Information about Dialysis
The two major forms of dialysis are hemodialysis and peritoneal dialysis.
Hemodialysis uses a special filter called a dialyzer that functions as an artificial kidney to clean a person's blood. The dialyzer is a canister connected to the hemodialysis machine. During treatment, the blood travels through tubes into the dialyzer, which filters out wastes, extra salt, and extra water. Then the cleaned blood flows through another set of tubes back into the body. The hemodialysis machine monitors blood flow and removes wastes from the dialyzer.

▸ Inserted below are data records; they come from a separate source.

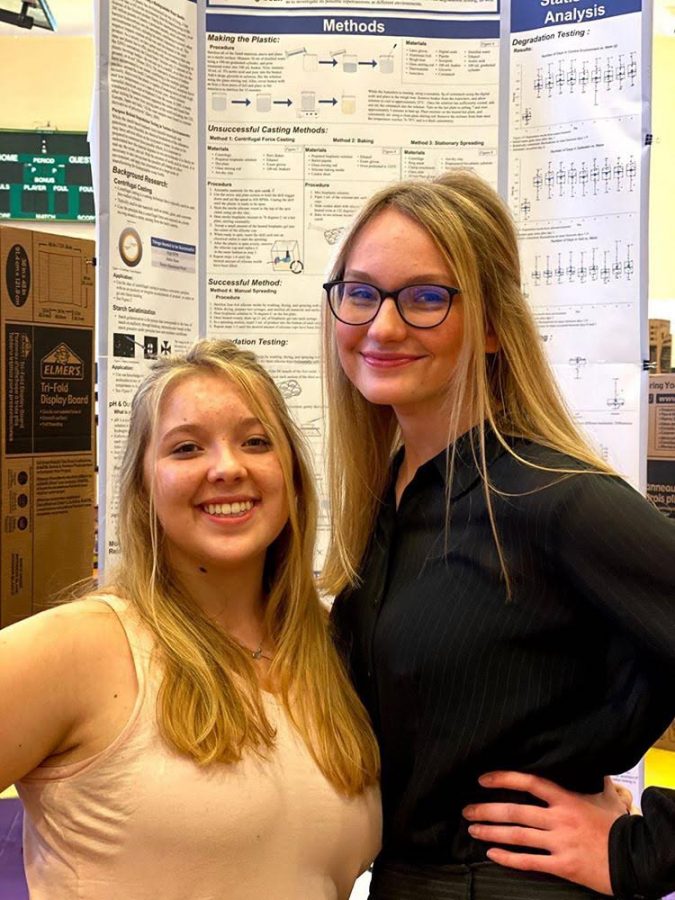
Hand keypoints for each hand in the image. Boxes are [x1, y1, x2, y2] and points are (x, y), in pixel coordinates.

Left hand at [462, 771, 628, 894]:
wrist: (636, 858)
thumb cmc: (619, 825)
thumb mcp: (605, 795)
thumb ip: (592, 778)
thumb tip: (589, 761)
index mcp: (566, 798)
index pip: (529, 782)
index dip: (503, 779)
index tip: (483, 779)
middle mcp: (558, 818)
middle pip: (515, 811)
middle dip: (487, 810)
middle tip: (467, 810)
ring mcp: (559, 842)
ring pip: (517, 836)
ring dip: (491, 832)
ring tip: (473, 829)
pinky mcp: (563, 865)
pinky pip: (529, 862)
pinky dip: (508, 858)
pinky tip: (492, 855)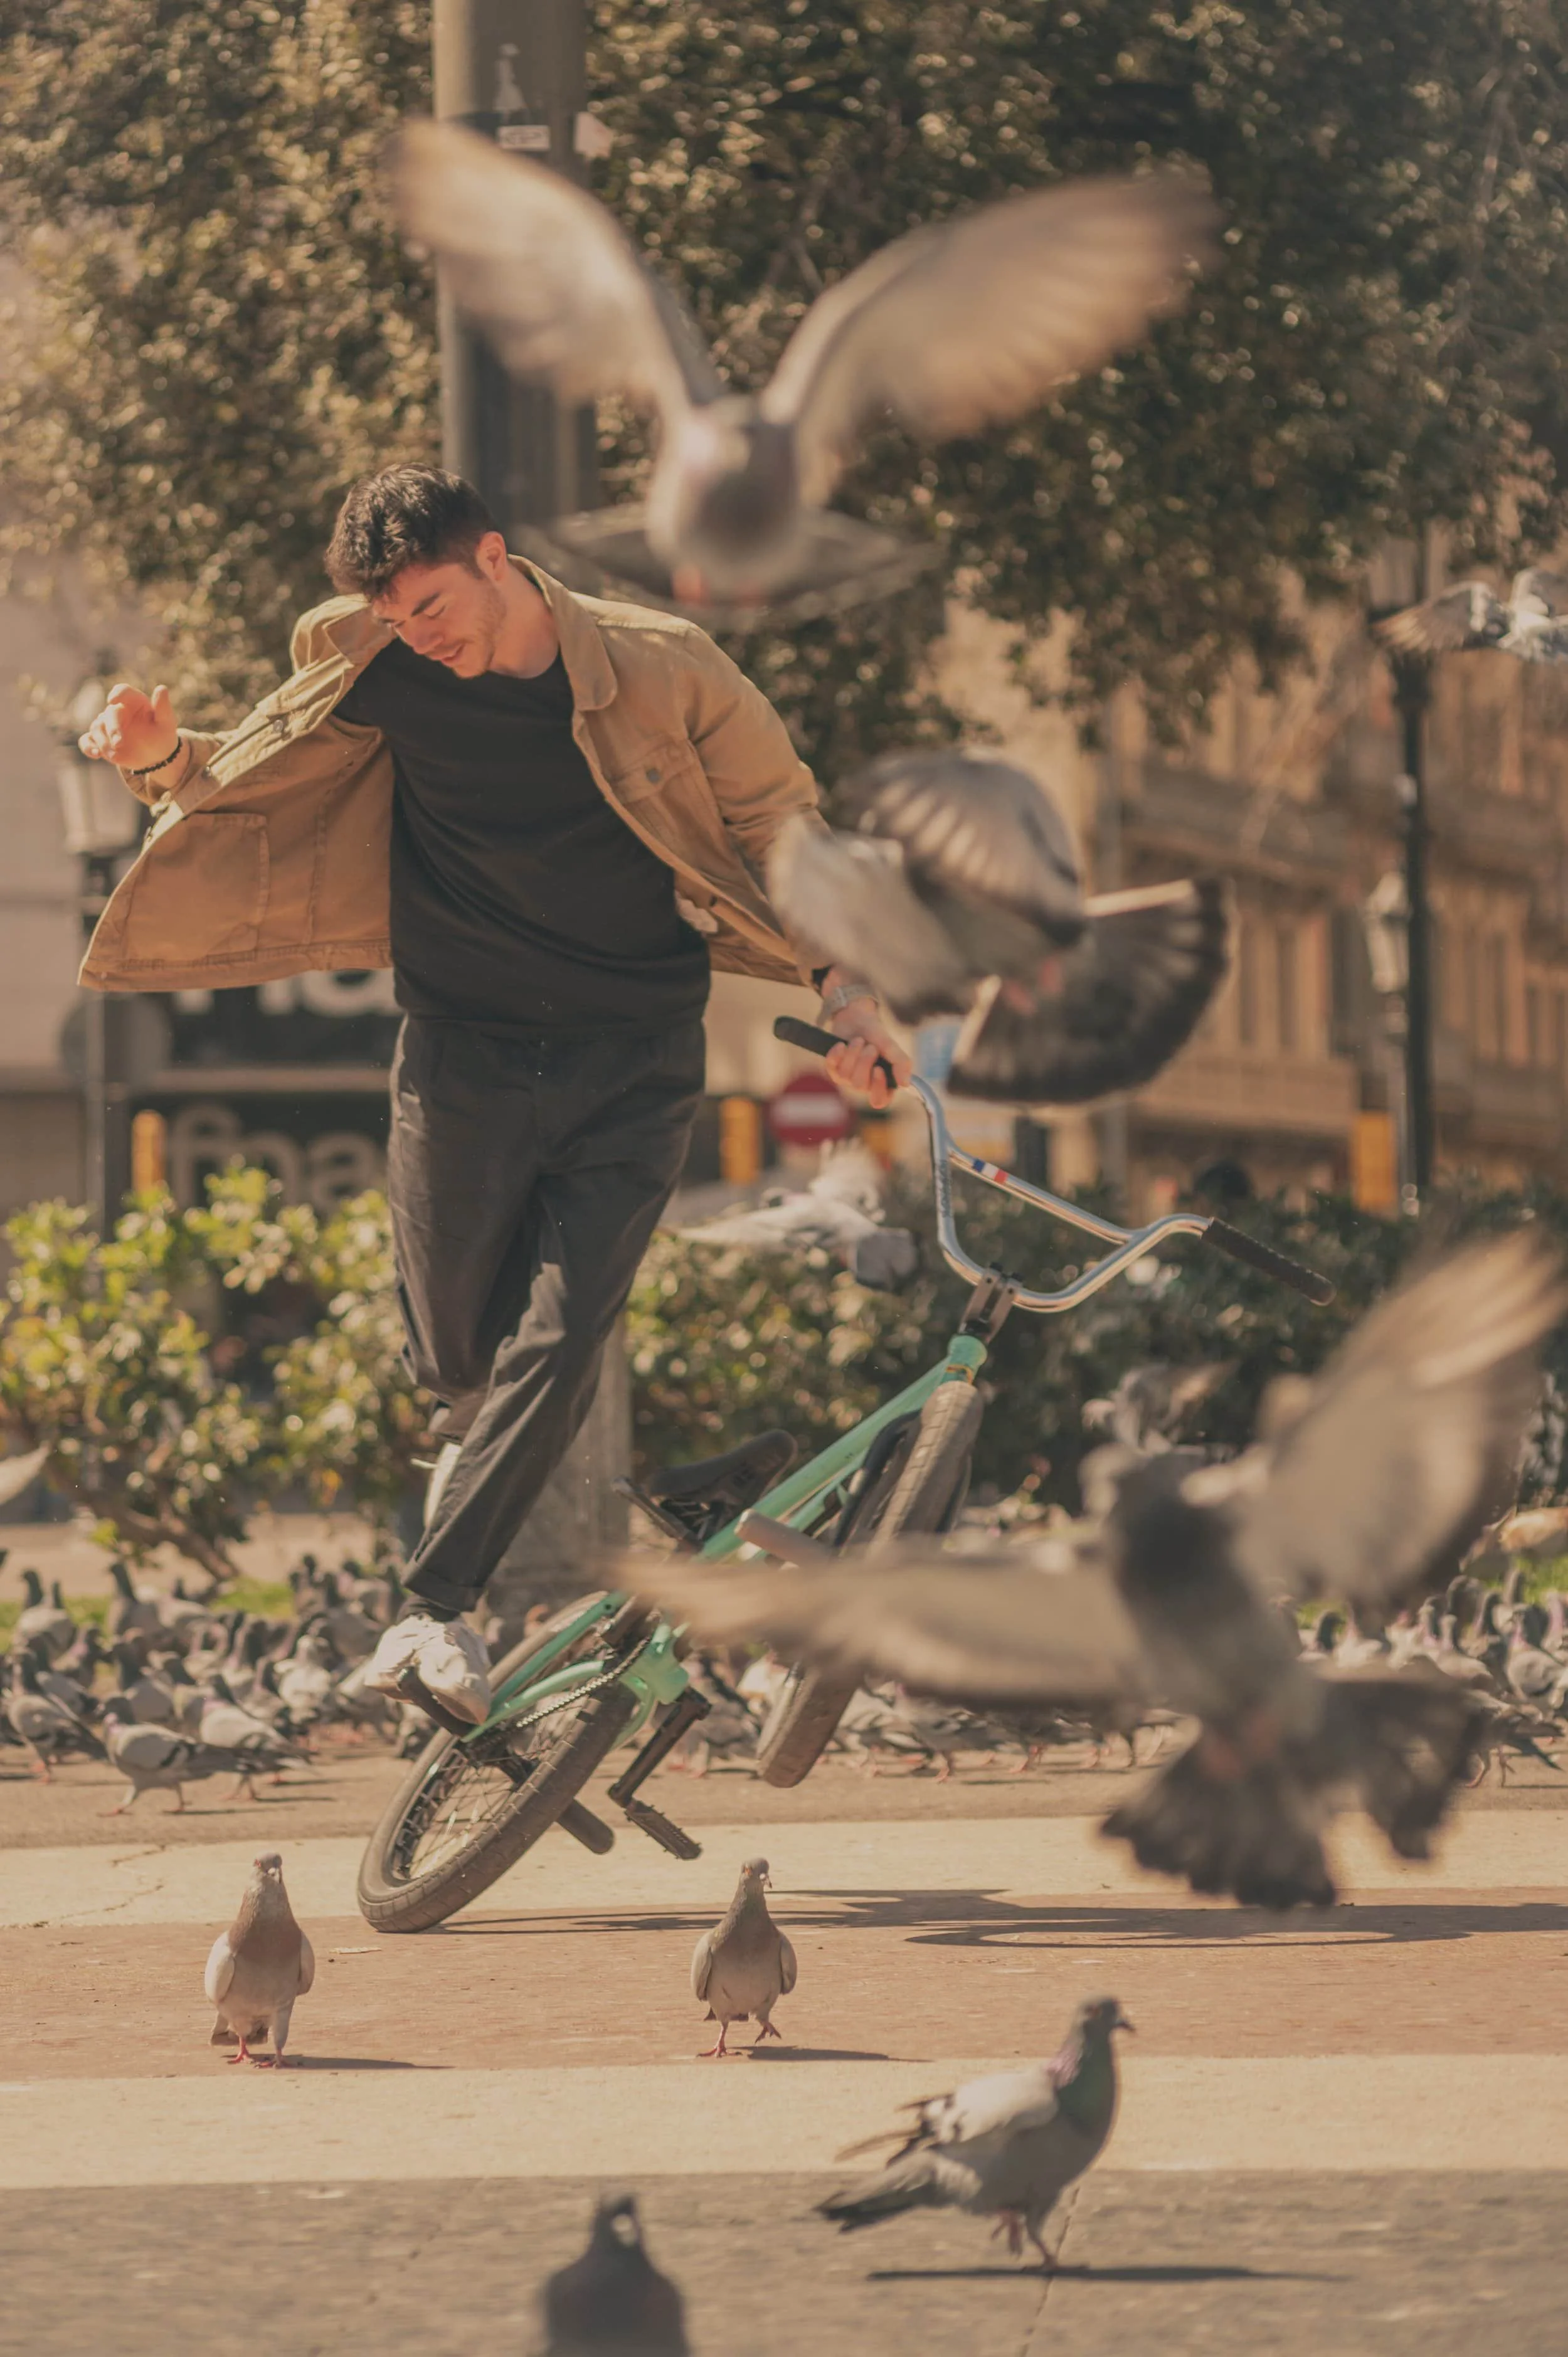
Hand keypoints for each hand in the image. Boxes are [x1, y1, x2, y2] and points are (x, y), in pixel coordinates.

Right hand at [77, 682, 179, 772]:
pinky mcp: (101, 740)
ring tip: (115, 755)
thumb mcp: (166, 722)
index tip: (112, 700)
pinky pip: (87, 740)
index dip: (117, 694)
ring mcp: (107, 725)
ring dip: (103, 742)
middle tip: (119, 743)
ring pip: (97, 728)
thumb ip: (163, 706)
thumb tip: (162, 688)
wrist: (155, 754)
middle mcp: (118, 710)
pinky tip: (95, 754)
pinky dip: (88, 746)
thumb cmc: (161, 734)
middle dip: (112, 728)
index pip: (124, 691)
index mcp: (134, 701)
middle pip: (109, 714)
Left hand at [822, 992, 910, 1111]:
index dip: (877, 1087)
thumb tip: (905, 1084)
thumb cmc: (876, 1035)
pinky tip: (842, 1044)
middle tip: (870, 1046)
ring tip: (858, 1041)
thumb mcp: (891, 1046)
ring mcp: (847, 1079)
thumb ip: (901, 1063)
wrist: (857, 1019)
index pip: (880, 1101)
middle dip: (864, 1061)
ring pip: (845, 1075)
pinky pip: (832, 1066)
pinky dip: (838, 1052)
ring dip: (853, 1053)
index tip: (878, 1069)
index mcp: (882, 1083)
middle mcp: (864, 1084)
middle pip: (860, 1085)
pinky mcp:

Hemodialysis is usually performed at a dialysis center three times per week for 3 to 4 hours. A small but growing number of clinics offer home hemodialysis in addition to standard in-clinic treatments. The patient first learns to do treatments at the clinic, working with a dialysis nurse.
Daily home hemodialysis is done 5 to 7 days per week for 2 to 3 hours at a time. Nocturnal dialysis can be performed for 8 hours at night while a person sleeps. Research as to which is the best method for dialysis is under way, but preliminary data indicate that daily dialysis schedules such as short daily dialysis or nocturnal dialysis may be the best form of dialysis therapy.
In peritoneal dialysis, a fluid called dialysis solution is put into the abdomen. This fluid captures the waste products from a person's blood. After a few hours when the fluid is nearly saturated with wastes, the fluid is drained through a catheter. Then, a fresh bag of fluid is dripped into the abdomen to continue the cleansing process. Patients can perform peritoneal dialysis themselves. Patients using continuous ambulatory peritoneal dialysis (CAPD) change fluid four times a day. Another form of peritoneal dialysis, called continuous cycling peritoneal dialysis (CCPD), can be performed at night with a machine that drains and refills the abdomen automatically.